A vid would be great.


----------



## t_ski (Feb 24, 2010)

usually the bubbles work themselves out over time, but turning the pump off every now and then may be necessary.


----------



## deadlyrhythm (Feb 25, 2010)

*A VERY SAD DAY (leak & fried)*

VIDEO CARD FRIED!!

so after getting all those nasty air bubbles out and leak testing with success we had a problem.

after booting it up and running windows for a bit, i noticed that the vga block was leaking from the tubing attached to the barb. 

i turned it off quickly and wiped it dry but stupid me i turned it back on again and beep codes fail sound + no display.

after trying to determine WTF! happened, what it came down to was that i didn't plug in the rad fans and i guess no heat was really dissipating. The tubing was really warm as with the vga block and rad. This resulted in the tubing becoming soft and loosening.  

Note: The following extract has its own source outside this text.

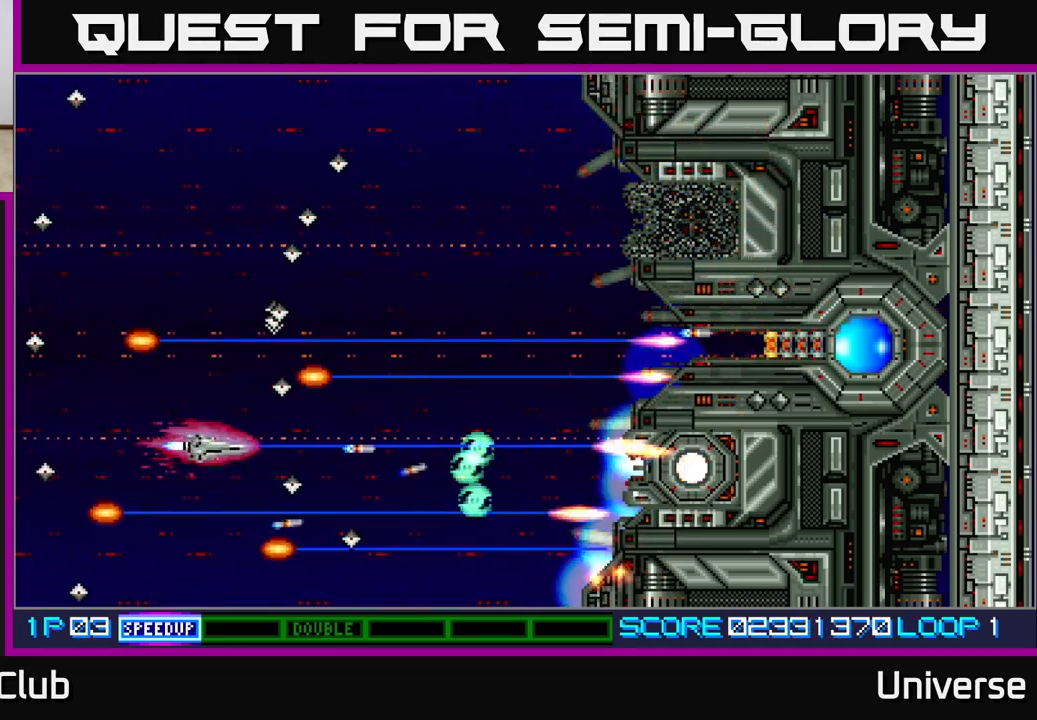
{"buttons": ["A"], "left_stick": "center", "events": [[50, "DPAD_RIGHT", "down"], [50, "DPAD_UP", "up"], [200, "DPAD_UP", "down"], [233, "DPAD_RIGHT", "up"], [433, "DPAD_RIGHT", "down"], [433, "DPAD_UP", "up"], [467, "DPAD_RIGHT", "up"]]}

seeing as i had no leak with system off during the leak test i thought i was fine. If i would have had a hose clamp around that barb and tube it probably wouldn't have failed. 

i'm not sure if it was normal for getting that warm without the rad fans on but it was definitely warmer than i had expected.


IN THE END, i'm down a 4870x2 that hardly got any action whatsoever  
At least i bought it used so i didnt blow that much money but damn it sucks!

So i will selling my _danger den 4870x2 wb_ very soon as i prob will be something newer in time.

So peps, what do you i should get next ? anyknow of someone selling a 5870? or should i wait for fermi. You know what they're saying.


SUCH A SAD SAD DAY


----------



## Chicken Patty (Feb 25, 2010)

deadlyrhythm said:


> VIDEO CARD FRIED!!
> 
> so after getting all those nasty air bubbles out and leak testing with success we had a problem.
> 
> ...



damn dude, this is bad.  Sad day indeed.  At this point it's time to move on, you needed suggestions.  I don't know of anybody selling any 5870's but I'll tell you they are some pretty powerful piece of hardware.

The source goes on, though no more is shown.